Director – Martin Duffy, Screenplay – Jennifer Sarja, Based on the Novel by Robert Cormier, Producers – Steven Haft & Larry Meistrich, Photography – Stephen Kazmierski, Music – Christopher Tyng, Music Supervisor – Christopher Covert, Digital Effects – Alter Image, NY (Supervisor – George Tsakas), Special Effects – Drew Jiritano Special Effects, Production Design – Susan Block. Production Company – The Shooting Gallery/Haft Entertainment/Joseph DiMartino
Elijah Wood (Barney Snow), Rachael Leigh Cook (Cassie Mazzofono), Janeane Garofalo (Dr Harriman), Joe Perrino (Bertrand ‘Mazzo’ Mazzofono), George Gore II (Billy), Roger Rees (Professor Croft), Jeffrey Force (Ally Roon), Oni Faida Lampley (Nurse Bascam), Adam Lavorgna (Mike)
Barney Snow has amnesia and cannot remember anything about his past except brief images of a car crash. He is placed in a hospital ward with several other young people who have terminal illnesses. Barney’s doctors are engaged in what they call the Bumblebee Experiment where they are trying to help him regain his memory. As he struggles to remember, Barney befriends the dying but embittered Mazzo and is attracted to Mazzo’s sister Cassie.
The Bumblebee Flies Anyway is a drama that would in most other circumstances be a Disease of the Week tv movie. It was however originally made as a theatrical release. It certainly has a much more laidback pace and an indie sensibility than a tv movie. Despite some reasonably well known names in the cast list – Elijah Wood just before being cast in The Lord of the Rings, Janeane Garolfalo and Rachael Leigh Cook – the film sat on shelves for several years and was then dismissed into the backwaters of dvd/cable release.
The earnestness of the Disease of the Week feelgood melodrama makes The Bumblebee Flies Anyway a difficult film to get into.

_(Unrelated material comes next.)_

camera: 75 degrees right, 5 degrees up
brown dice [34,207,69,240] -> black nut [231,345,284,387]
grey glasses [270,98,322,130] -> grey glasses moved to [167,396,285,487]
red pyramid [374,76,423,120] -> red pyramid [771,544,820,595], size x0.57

The pace is slow and leisurely. The film finally starts to become interesting about halfway through when it introduces a science-fiction spin. [PLOT SPOILERS]. Here we learn that Elijah Wood’s amnesia has been artificially introduced as a radical cancer cure on the hypotheses that if his conscious mind does not know his body is ill he will go into remission. This does take the Patch Adams approach of the healing power of positive thinking to a somewhat nonsensical degree but the idea makes for a good twist. Here the film starts to resemble something akin to an M. Night Shyamalan film, or a sudden conceptual unveiling science-fiction film like Open Your Eyes (1997) and in particular Final (2001). Unfortunately, rather than play it as a reality-bending thriller or even explore the more mundane theme of the amnesiac central character trying to piece back together their identity, The Bumblebee Flies Anyway continues as a Disease of the Week melodrama and displays little interest in any of these conceptual angles. It is not even made particularly clear why the doctors had to fake the image of a car accident in Elijah Wood’s mind.

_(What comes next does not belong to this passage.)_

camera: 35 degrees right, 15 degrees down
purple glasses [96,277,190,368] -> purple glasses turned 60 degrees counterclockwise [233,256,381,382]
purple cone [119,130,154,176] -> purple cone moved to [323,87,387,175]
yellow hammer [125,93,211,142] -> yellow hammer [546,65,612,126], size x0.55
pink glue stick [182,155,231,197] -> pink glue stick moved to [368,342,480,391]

Alas, even as a Disease of the Week melodrama, The Bumblebee Flies Anyway fails to fly anyway. It challengingly wants to jump onto the Assisted Suicide and Right to Die debates, at one point having Elijah Wood prepared to push the dying Joe Perrino off the roof of the hospital so that Perrino can fulfil his dream of driving in a car and going out in a blaze of glory rather than wasting away. Alas, the film completely weasles out on the ethical issues involved. Rather than have Elijah Wood being ready to push a still-living character off the roof to his death in the wooden mock-up of a car he has built, it cops out by having Joe Perrino die while everybody is debating about whether or not to push and Elijah Wood then simply pushing the dead body off the roof. It is a piece of sleight-of-hand plotting convenience that fails to come down on either side of the argument and surely reveals a conceptual timidity in addressing the issues. There is an absurd coda to the scene where Joe Perrino’s body and the makeshift car are not found and the film leaves us with the implication that he has simply flown away.
Another very silly piece is the film’s title, which refers to the claim that according to the laws of aerodynamics a bumblebee is unable to fly. The frequently stated claim is that the bumblebee’s body mass is supposedly too large to get off the ground according to the amount of lift that the spread of its wings should theoretically be able to carry. In reality, this is a piece of scientific urban legend that has crept into popular belief and has been taken by many, including the filmmakers, as an analogy for the mind over scientific rationalism and is simply not true. This misnomer is a failure of calculation that only works when one considers the bumblebee in terms of static weight – ie. akin to a bulk object such as a plane that glides and banks using its wingspan – rather than one that is capable of powering itself through its own energy. ie the bumblebee’s rapidly moving wings. You can make a comparison by reversing the analogy – it would be the equivalent of trying to assess the capability of a plane to fly based on its ability to flap its wings without taking into account it having jet engines or a propeller.